A expressão "mercado cinza" foi criada para designar os fabricantes que utilizam componentes que não pagam os devidos impostos, como peças contrabandeadas e softwares produzidos por meio de cópias ilegais. Com a redução do mercado formal, não há incentivo para investimentos, sobretudo para produtos de tecnologia avançada. O Brasil fica, então, à margem do desenvolvimento.

O Instituto Brasileiro de Defesa da Competitividade - Instituto "Brasil Legal" assume a defesa do livre mercado e da concorrência leal.

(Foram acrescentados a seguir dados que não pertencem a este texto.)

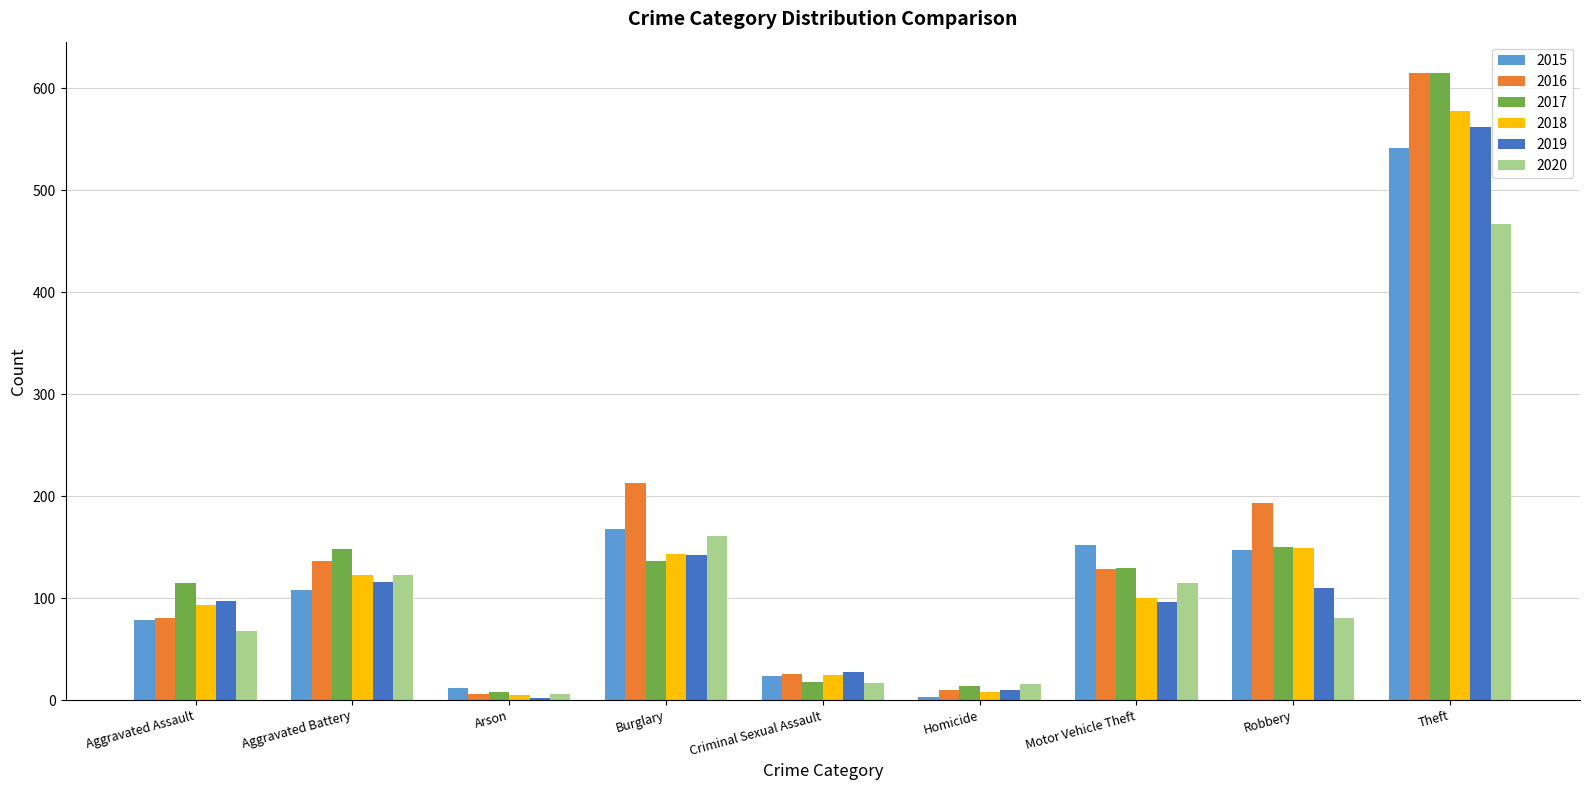

The 2015 series shows 168 at Burglary. True or false?

True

O constante monitoramento do mercado, a interação com os organismos públicos, o respeito às normas e certificados técnicos, a avaliação regular de preços de referências e a análise de eventuais medidas compensatórias (salvaguardas e ações anti-dumping) compõem as linhas básicas deste Programa, que também luta por um regime tributário, fiscal, trabalhista e previdenciário mais equilibrado.